Resulta inevitable mirar hacia atrás y recordar los años de Rafael Leónidas Trujillo y Joaquín Balaguer, períodos marcados por una represión sistemática que dejó cicatrices profundas, especialmente en la juventud. Aquellas prácticas, que se suponían superadas en una sociedad democrática, hoy resurgen con inquietante familiaridad. La historia, que debería servir como lección, parece repetirse como advertencia ignorada.
Lo más alarmante no es solo la recurrencia de estos abusos, sino la aparente indiferencia institucional. Ni la jefatura de la Policía ni el Ministerio de Interior y Policía han logrado implementar medidas contundentes que frenen esta conducta. La falta de consecuencias claras envía un mensaje peligroso: que el abuso puede quedar impune.
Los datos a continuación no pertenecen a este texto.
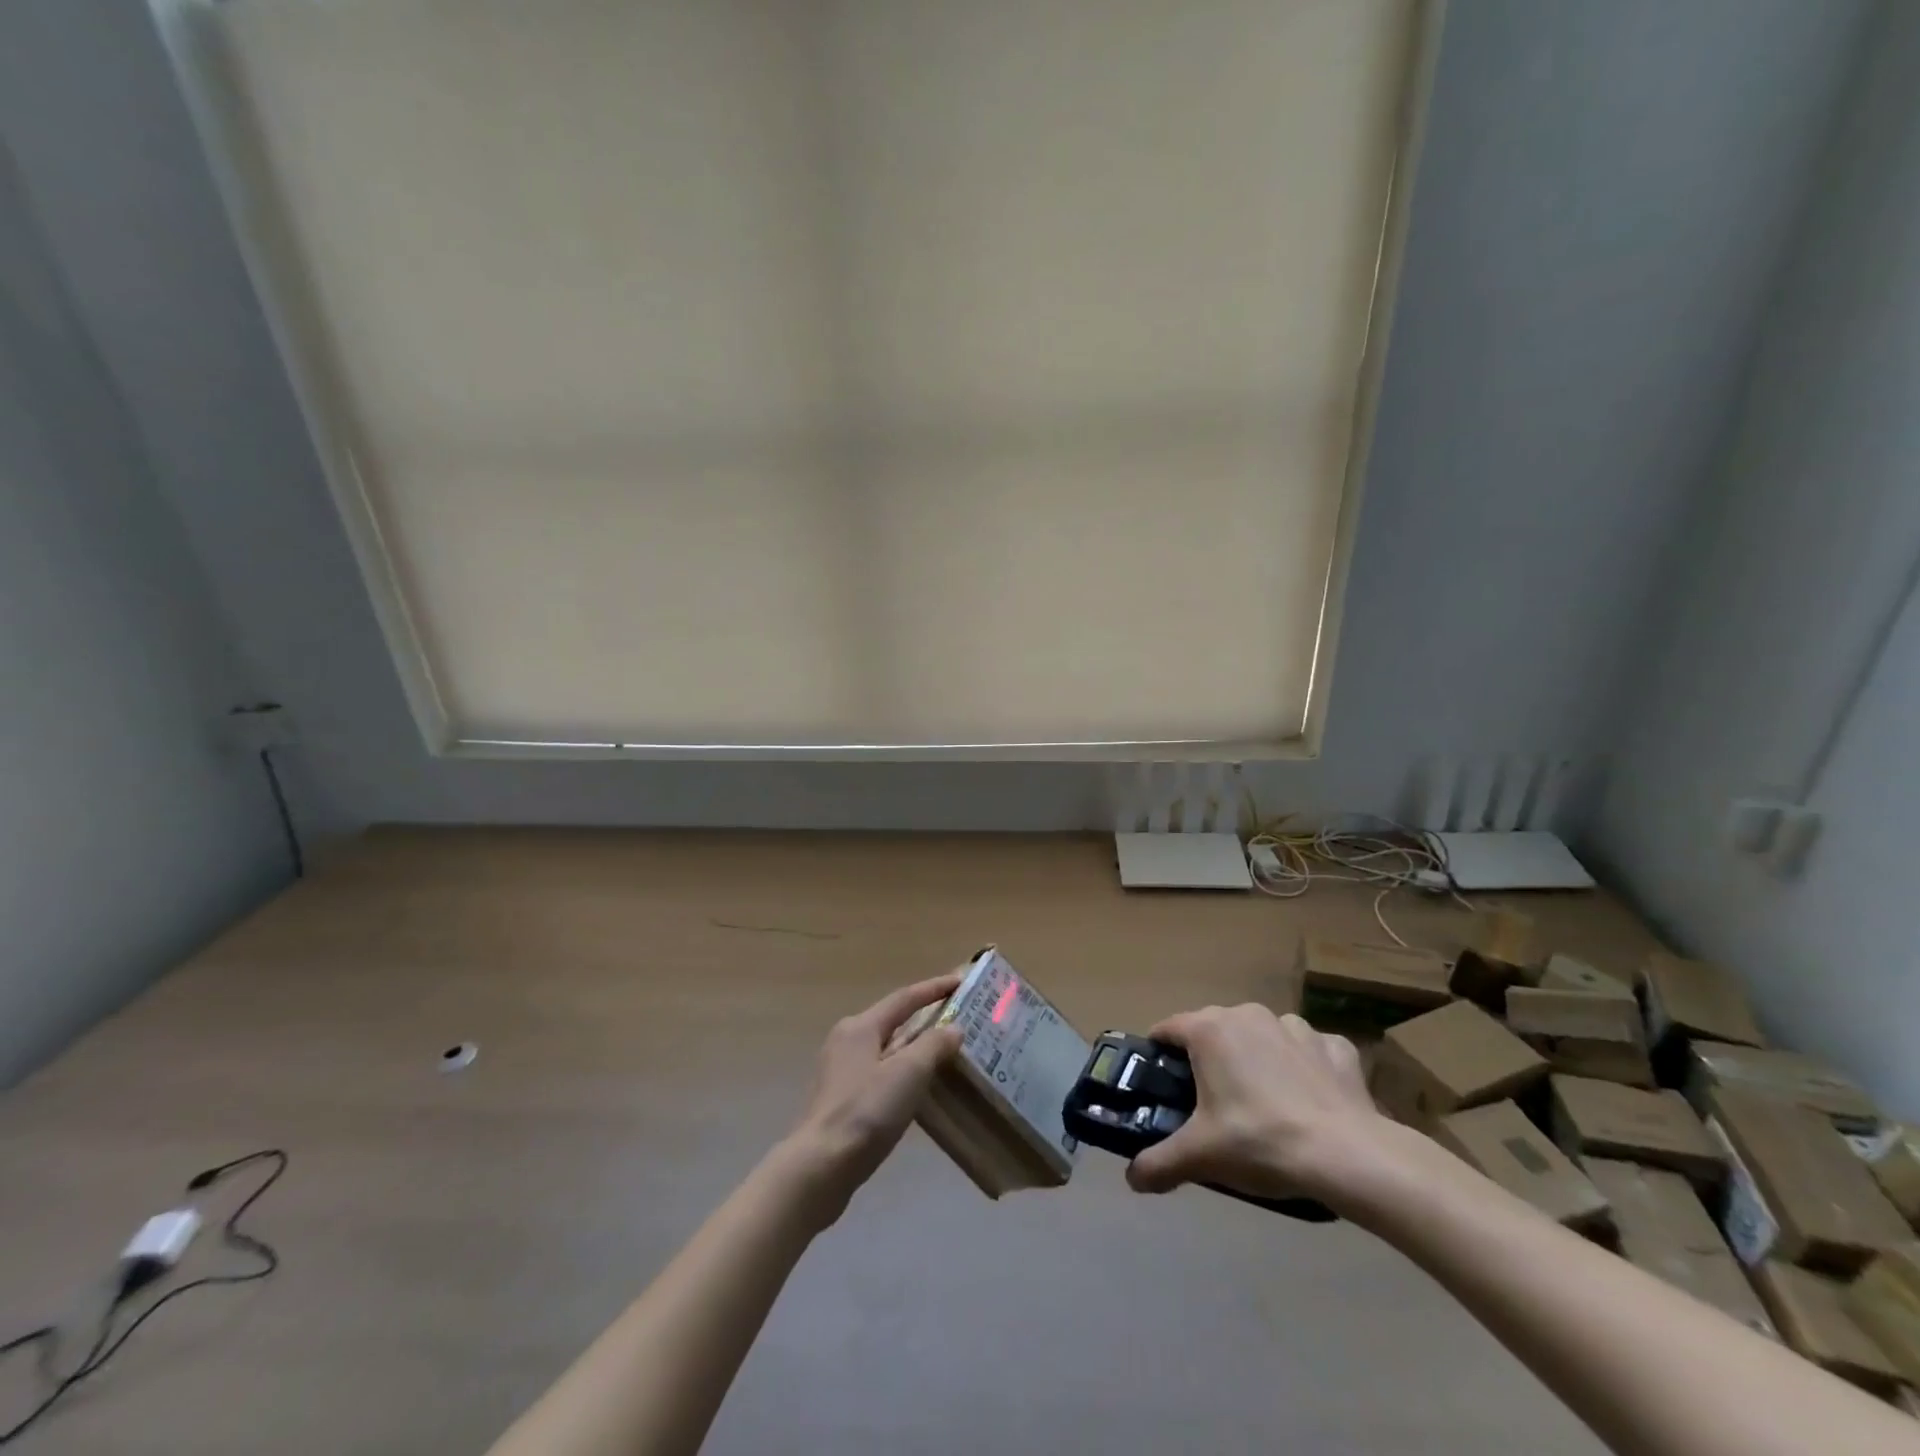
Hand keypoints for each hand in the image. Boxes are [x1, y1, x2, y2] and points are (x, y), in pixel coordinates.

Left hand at [784, 973, 963, 1219]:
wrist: (820, 1167)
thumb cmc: (866, 1111)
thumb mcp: (908, 1073)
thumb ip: (933, 1046)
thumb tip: (954, 1028)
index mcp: (860, 1027)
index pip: (904, 998)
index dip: (934, 988)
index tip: (961, 981)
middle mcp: (846, 1041)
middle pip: (893, 1021)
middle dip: (925, 1019)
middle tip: (958, 1020)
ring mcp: (840, 1071)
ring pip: (886, 1050)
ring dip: (915, 1049)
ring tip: (945, 1054)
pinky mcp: (841, 1099)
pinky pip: (880, 1074)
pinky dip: (903, 1073)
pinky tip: (919, 1089)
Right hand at [1126, 1005, 1389, 1207]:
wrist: (1348, 1156)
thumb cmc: (1260, 1142)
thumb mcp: (1200, 1157)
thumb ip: (1158, 1164)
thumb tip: (1131, 1179)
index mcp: (1210, 1030)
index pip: (1167, 1028)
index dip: (1159, 1054)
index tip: (1160, 1082)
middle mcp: (1248, 1014)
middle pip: (1214, 1030)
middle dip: (1209, 1059)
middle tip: (1210, 1103)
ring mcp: (1295, 1026)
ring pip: (1262, 1036)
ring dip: (1258, 1059)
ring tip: (1264, 1104)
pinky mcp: (1335, 1046)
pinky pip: (1308, 1050)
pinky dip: (1304, 1067)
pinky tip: (1309, 1100)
Mientras tanto, el ciudadano común —el trabajador, el que apuesta por el orden y la convivencia— queda atrapado en una paradoja dolorosa. Se le pide cumplir la ley, pero no siempre se le garantiza protección. Se le aconseja recogerse temprano, evitar las calles, ceder espacios que deberían ser públicos. Como si la noche, símbolo de libertad y vida urbana, estuviera reservada únicamente para quienes operan fuera de la ley.
Una sociedad que teme a sus autoridades está destinada a fracturarse. La confianza, elemento esencial para cualquier sistema democrático, se erosiona con cada abuso no sancionado. Recuperarla requiere más que discursos: exige reformas reales, supervisión efectiva y, sobre todo, voluntad política.